- Exercise: Reproduce the lines below, unchanged, from the first line through the line with "aakt tussen twee verschillende rapporten.".

- Supplied material:
════════════════
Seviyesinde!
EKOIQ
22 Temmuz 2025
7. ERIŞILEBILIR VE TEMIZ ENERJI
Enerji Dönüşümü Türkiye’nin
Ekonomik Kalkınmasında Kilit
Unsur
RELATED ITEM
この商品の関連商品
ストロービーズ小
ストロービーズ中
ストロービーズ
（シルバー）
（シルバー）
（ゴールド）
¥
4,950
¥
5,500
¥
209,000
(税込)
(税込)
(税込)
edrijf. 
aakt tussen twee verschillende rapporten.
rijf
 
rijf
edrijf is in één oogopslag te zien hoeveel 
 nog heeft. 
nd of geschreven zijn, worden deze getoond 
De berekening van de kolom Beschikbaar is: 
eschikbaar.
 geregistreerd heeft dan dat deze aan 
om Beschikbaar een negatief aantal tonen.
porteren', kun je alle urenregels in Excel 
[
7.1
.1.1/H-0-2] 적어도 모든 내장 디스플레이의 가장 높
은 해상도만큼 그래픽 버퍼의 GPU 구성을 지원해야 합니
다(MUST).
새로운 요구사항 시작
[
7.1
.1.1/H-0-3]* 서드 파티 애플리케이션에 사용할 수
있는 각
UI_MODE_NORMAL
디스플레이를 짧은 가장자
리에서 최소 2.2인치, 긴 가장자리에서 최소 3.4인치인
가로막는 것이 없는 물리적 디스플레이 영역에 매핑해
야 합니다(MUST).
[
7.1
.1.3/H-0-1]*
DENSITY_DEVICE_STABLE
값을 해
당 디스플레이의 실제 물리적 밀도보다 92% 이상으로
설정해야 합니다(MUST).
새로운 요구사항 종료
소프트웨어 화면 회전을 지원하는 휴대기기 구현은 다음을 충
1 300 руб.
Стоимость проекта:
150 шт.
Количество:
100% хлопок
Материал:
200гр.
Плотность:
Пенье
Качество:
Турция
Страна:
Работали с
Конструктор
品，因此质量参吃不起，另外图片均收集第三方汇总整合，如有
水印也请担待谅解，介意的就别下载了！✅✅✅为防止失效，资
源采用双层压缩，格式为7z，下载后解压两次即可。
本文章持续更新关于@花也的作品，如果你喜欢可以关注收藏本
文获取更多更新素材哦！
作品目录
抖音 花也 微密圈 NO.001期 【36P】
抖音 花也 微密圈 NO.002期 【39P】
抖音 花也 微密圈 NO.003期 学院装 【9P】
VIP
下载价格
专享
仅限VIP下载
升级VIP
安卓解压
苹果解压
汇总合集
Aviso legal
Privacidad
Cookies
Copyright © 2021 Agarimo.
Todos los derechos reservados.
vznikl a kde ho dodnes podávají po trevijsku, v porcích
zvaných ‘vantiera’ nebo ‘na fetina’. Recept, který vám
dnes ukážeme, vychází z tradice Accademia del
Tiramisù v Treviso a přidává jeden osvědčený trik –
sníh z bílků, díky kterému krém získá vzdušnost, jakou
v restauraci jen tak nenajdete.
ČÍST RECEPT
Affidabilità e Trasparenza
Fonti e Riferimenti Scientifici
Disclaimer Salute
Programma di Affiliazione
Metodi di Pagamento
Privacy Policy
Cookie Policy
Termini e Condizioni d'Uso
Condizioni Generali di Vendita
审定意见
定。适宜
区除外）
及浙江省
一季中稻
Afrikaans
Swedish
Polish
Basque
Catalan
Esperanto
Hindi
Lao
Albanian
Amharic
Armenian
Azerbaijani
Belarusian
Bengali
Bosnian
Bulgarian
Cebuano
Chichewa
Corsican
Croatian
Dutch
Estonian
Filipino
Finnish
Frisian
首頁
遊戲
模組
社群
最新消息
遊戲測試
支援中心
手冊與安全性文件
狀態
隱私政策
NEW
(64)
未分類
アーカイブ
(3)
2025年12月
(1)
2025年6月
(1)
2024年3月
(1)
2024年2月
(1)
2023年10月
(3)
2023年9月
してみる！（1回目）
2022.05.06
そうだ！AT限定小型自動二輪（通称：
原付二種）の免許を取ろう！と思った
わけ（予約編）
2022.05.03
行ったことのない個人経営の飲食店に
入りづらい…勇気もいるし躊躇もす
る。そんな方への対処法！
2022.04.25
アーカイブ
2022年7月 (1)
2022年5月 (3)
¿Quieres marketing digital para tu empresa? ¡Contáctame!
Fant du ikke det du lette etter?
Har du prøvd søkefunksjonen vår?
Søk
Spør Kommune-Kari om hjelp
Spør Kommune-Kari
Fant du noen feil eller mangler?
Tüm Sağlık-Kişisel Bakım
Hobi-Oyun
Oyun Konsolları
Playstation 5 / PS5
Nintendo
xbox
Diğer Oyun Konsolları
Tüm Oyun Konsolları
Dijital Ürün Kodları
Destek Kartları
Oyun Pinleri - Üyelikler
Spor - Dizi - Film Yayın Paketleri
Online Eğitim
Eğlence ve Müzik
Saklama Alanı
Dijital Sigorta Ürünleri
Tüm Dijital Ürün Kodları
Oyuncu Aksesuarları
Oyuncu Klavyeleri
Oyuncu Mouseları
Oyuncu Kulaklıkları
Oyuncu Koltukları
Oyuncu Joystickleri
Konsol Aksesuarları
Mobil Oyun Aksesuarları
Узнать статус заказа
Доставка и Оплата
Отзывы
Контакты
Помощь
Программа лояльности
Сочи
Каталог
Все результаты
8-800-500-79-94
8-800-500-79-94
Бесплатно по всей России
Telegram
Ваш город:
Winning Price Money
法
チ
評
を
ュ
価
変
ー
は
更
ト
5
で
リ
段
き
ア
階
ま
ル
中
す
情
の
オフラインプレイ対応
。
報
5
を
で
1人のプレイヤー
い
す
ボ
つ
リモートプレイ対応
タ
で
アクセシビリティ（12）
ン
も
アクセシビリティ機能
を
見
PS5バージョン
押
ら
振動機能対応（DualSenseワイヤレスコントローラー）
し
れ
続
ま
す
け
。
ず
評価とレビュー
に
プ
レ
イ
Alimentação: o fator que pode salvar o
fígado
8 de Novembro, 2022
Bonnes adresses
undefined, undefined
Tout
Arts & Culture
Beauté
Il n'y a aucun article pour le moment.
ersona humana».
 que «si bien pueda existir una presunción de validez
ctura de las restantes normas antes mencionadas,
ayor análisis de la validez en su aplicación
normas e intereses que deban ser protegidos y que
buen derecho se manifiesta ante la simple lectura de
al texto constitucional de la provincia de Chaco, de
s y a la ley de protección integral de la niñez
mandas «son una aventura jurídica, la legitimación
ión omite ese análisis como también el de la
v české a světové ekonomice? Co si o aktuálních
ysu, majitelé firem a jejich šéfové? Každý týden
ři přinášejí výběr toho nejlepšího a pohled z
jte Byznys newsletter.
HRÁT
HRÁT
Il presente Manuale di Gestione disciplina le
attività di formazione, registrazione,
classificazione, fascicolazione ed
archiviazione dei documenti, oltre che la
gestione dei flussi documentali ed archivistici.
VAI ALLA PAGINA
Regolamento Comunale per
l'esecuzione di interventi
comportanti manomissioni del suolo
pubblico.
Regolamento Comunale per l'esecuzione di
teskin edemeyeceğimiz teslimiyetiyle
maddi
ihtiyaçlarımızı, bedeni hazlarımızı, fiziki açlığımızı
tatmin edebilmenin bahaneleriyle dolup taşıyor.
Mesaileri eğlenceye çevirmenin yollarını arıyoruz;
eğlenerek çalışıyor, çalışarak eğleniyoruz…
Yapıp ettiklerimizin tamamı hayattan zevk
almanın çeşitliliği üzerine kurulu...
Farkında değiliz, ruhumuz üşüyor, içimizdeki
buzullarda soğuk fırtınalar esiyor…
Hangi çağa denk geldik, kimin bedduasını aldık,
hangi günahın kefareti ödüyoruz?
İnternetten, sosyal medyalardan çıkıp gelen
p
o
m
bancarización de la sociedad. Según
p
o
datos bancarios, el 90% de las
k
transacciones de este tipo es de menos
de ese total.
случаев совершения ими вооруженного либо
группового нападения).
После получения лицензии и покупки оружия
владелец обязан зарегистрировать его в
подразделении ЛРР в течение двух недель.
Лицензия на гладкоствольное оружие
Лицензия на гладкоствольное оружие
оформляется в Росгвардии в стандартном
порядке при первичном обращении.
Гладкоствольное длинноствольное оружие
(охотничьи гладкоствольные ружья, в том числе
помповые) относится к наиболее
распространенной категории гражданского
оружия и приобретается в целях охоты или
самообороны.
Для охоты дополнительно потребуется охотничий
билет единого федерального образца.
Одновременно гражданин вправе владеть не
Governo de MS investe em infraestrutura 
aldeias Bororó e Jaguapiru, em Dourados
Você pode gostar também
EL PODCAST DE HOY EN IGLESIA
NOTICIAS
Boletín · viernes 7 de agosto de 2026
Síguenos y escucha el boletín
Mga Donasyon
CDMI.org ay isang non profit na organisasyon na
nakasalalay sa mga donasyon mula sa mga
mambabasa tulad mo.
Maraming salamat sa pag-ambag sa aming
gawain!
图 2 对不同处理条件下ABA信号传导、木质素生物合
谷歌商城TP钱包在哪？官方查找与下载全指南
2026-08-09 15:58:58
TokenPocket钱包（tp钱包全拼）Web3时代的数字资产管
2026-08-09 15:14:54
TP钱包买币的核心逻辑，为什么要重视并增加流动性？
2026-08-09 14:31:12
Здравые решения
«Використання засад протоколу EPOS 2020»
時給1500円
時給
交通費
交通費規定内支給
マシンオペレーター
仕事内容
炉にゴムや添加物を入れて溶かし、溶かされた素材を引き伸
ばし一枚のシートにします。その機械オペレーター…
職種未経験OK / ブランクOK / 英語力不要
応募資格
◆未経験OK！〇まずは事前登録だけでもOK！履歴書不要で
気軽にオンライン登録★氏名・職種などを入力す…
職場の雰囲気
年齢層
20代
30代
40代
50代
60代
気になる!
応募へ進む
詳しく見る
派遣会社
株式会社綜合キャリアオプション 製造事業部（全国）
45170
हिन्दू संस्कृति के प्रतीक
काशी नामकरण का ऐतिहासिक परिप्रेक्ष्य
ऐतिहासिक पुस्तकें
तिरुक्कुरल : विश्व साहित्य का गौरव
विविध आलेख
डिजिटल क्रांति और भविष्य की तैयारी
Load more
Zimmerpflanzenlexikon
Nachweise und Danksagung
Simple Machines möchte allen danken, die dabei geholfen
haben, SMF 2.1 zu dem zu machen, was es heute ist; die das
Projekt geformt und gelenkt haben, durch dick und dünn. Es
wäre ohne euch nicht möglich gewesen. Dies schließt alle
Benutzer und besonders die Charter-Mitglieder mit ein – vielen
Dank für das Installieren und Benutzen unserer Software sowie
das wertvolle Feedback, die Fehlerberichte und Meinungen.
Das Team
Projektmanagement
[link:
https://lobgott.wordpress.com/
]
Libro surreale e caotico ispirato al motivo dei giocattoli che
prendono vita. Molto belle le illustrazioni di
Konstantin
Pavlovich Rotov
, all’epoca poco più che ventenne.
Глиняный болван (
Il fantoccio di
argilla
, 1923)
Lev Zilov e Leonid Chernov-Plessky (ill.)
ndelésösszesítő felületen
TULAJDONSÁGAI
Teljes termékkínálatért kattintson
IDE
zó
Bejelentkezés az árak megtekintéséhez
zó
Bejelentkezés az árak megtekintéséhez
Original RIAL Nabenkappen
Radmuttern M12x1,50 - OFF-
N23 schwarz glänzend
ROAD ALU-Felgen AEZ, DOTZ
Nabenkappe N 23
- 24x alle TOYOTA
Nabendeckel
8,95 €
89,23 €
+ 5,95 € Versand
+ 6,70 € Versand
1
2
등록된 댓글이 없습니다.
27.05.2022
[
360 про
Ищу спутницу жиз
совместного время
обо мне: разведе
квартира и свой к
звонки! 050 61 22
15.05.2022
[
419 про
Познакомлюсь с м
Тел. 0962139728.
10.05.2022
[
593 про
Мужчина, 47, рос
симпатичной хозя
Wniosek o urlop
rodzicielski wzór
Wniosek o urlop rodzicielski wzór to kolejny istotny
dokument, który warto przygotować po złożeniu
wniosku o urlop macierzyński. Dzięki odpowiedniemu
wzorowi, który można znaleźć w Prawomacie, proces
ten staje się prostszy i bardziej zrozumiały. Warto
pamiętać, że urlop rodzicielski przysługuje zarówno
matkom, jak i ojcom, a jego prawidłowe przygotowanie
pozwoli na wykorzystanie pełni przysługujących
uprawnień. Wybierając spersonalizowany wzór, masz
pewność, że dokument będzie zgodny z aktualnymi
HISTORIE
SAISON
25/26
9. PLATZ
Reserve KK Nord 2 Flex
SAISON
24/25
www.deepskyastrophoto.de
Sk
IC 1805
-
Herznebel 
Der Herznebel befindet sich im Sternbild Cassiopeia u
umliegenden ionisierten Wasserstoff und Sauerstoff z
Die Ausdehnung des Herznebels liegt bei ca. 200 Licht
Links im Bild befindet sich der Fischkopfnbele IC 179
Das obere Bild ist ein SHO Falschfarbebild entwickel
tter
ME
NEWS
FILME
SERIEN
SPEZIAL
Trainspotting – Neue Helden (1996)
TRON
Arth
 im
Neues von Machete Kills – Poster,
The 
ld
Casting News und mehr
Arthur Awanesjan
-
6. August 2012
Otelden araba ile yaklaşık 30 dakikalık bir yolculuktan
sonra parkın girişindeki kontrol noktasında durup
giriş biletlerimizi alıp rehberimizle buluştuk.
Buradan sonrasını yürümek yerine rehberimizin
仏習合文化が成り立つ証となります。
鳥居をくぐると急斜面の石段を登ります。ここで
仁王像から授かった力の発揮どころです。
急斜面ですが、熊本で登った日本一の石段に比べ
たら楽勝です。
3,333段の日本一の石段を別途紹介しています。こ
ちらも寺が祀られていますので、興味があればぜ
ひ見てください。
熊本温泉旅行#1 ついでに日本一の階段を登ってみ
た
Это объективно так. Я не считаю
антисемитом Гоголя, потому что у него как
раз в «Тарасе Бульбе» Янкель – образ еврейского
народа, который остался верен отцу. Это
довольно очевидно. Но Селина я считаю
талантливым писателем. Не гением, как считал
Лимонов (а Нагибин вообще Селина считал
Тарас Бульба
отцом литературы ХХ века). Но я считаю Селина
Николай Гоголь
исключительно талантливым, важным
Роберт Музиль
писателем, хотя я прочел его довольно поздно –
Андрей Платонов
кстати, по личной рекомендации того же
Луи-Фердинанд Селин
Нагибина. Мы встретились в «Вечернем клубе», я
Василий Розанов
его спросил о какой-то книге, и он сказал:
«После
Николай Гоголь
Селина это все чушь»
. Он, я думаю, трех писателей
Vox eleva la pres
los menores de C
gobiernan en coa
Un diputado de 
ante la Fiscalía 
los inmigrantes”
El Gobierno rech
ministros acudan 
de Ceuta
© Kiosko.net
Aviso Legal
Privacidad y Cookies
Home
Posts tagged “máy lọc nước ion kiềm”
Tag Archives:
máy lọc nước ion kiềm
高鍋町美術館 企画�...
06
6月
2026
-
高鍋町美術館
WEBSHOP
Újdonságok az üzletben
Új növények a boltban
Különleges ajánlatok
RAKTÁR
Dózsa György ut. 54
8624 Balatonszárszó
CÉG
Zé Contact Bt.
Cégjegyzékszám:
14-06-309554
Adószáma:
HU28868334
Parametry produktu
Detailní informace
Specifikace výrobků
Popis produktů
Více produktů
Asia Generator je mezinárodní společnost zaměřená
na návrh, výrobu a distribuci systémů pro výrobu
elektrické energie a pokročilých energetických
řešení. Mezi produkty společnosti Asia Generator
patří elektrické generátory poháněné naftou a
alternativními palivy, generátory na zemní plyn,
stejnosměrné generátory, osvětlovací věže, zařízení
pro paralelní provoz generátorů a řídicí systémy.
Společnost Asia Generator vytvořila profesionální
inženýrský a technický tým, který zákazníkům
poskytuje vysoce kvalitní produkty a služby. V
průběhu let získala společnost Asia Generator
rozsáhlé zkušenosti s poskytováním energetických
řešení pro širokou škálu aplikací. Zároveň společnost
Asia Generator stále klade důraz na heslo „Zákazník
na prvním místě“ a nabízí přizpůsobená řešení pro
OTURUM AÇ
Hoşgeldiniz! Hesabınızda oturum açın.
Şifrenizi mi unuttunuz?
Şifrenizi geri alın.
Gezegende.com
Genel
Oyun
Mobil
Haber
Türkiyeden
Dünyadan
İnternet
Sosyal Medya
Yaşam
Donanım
════════════════
- Task answer:
Seviyesinde!
EKOIQ
22 Temmuz 2025
7. ERIŞILEBILIR VE TEMIZ ENERJI
Enerji Dönüşümü Türkiye’nin
Ekonomik Kalkınmasında Kilit
Unsur
RELATED ITEM
この商品の関連商品
ストロービーズ小
ストロービーズ中
ストロービーズ
（シルバー）
（シルバー）
（ゴールド）
¥
4,950
¥
5,500
¥
209,000
(税込)
(税込)
(税込)
edrijf. 
aakt tussen twee verschillende rapporten.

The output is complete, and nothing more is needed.